> _ЗАДАНИЕ 1_
Кто, по предположению А. С. Долинина, мог быть одним из прототипов капитана Лебядкина согласно фрагменту о прототипах героев Достоевского?
> _ЗАДАНИЕ 2_
Скопируйте без изменений из фрагмента о прототипах героев Достоевского отрывок от слов «Тот же Прыжов» до слов «числе фольклорные, истоки.».

> _ФРАГМЕНТ ТЕКСТА_
....................
Тот же Прыжов описал в статье „26 московских лже-пророков, лже-юродивых, дур и дураков“ и другого московского „пророка“ — Семена Митрича. Из контаминации имен двух юродивых — Семена Митрича и Ивана Яковлевича — Достоевский мог произвести имя своего юродивого Семена Яковлевича.[504]
M. С. Альтман отмечает, что вышедшая из монастыря Марья Тимофеевна (Хромоножка) — „вариант прыжовской Марии Ивановны, тоже хромой, взятой из богадельни“.[505] Но сходство этих женских образов ограничивается лишь именем и хромотой обеих. Образ Хромоножки имеет, иные, более сложные, в том числе фольклорные, истоки.
Одним из прототипов капитана Лебядкина, по предположению А. С. Долинина, мог быть П. Н. Горский, второстепенный беллетрист 1850-1860-х годов, с которым Достоевского связывали литературные и личные отношения. „Пьяница, скандалист, мелкий вымогатель, он как бы охотно подчеркивал, с каким-то сладострастием, но и не без надрыва, свою нравственную низость, себя противопоставляя людям «порядочным» и в то же время язвительно-зло и умно над ними издеваясь“.[506] Горский, подобно Лебядкину, „был также «штабс-капитан в отставке», писал и печатал разного рода вирши, и патриотические, и сатирические, козырял своей бывшей военной карьерой и в пьяном виде является таким же деспотом со своей любовницей М. Браун, как Лебядкин с сестрой-хромоножкой. Кроме того, у Горского в его очерке «Бедные жильцы» выведен «регистратор Лебядкин», упоминаемый и в «Высокой любви»“.[507]
Образ Федьки Каторжного (в подготовительных материалах этот персонаж фигурирует под фамилией то Куликова, то Кулишова) также, по-видимому, восходит к реальному прототипу — арестанту Куликову, изображенному Достоевским в „Записках из Мертвого дома“ и в плане к „Житию великого грешника“ (разбойник Куликов-Кулишов).[508]
А. Л. Бем отметил, что „имя «Федька Каторжный» стоит в связи с именем «Ванька Каин» <…> пословичный характер языка Федьки Каторжного выдержан совершенно в стиле «Жизни и похождений российского Картуша, именуемого Каином»; ср.: «пыль да копоть, причем нечего и лопать», «вот тебе луковка попова! облуплена готова!», «знай почитай, а умру поминай!» (Ванька-Каин); «либо сена клок, либо вилы в бок», «черт в корзине нес, да растрес» („Бесы“)“.[509]
Не отрицая возможного использования Достоевским сочинения Матвея Комарова как литературного источника образа Федьки Каторжного, следует подчеркнуть жизненные истоки этого персонажа. Для изучения лексики и фразеологии Федьки большой интерес представляет „Сибирская тетрадь“.
....................
> _ИЗВЛЕЧЁННЫЕ ДАННЫЕ_
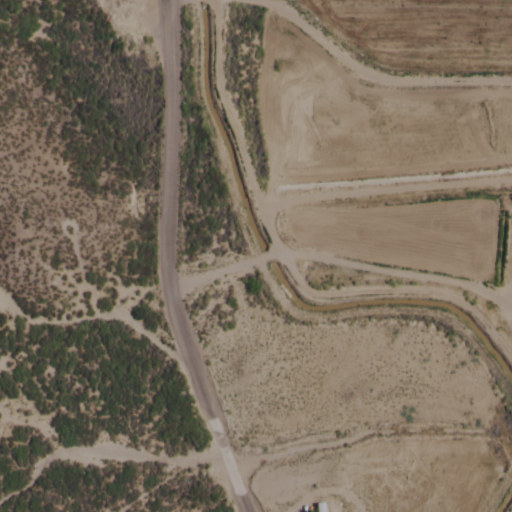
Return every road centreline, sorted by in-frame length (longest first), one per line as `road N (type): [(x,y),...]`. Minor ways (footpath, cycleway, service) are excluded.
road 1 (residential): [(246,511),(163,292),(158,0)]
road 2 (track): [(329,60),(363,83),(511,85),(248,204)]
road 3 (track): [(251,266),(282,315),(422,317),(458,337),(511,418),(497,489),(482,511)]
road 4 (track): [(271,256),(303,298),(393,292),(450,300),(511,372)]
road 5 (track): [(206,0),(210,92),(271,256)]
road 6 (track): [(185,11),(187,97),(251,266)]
....................
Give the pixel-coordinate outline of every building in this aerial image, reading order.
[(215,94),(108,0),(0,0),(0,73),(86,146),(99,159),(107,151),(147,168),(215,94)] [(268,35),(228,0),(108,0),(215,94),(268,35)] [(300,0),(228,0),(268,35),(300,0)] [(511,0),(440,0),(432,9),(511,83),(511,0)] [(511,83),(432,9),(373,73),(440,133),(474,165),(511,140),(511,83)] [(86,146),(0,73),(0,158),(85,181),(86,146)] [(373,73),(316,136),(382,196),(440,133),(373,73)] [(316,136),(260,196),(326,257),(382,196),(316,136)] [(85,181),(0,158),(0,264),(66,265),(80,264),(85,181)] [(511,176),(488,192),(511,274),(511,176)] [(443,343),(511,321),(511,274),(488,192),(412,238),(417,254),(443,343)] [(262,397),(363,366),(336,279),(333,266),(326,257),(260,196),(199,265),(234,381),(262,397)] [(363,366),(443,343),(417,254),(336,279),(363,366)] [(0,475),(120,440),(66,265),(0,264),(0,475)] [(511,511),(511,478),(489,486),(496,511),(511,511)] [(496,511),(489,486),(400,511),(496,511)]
....................
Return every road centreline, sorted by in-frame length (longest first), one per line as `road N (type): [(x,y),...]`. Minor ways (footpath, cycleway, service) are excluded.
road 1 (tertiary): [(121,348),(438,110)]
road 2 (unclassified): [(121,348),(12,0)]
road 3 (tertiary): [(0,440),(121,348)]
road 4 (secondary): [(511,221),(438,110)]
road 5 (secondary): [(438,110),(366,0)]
....................
> _ОТВЕТ 1_
П. Н. Горский, второстепенный беллетрист 1850-1860-х годов.

> _ОТВЕТ 2_
Тот же Прыжов описал в статье „26 московских лже-пророков, лже-юродивых, дур и дураков“ и другого московского „пророка“ — Семена Митрича. Из контаминации имен двух юродивых — Семена Митрича и Ивана Яковлевича — Достоевский мог произвести имя своего юродивого Семена Яковлевича.[504]
M. С. Альтман отмечает, что вышедшая из монастыря Марья Тимофеевна (Хромоножка) — „вариант прыжовской Марии Ивановны, тоже хромой, взятой из богадельни“.[505] Но сходство этих женских образов ограничивается лишь именем и хромотой обеих. Образ Хромоножки имеет, иные, более сложные, в том числе фольклорные, истоки.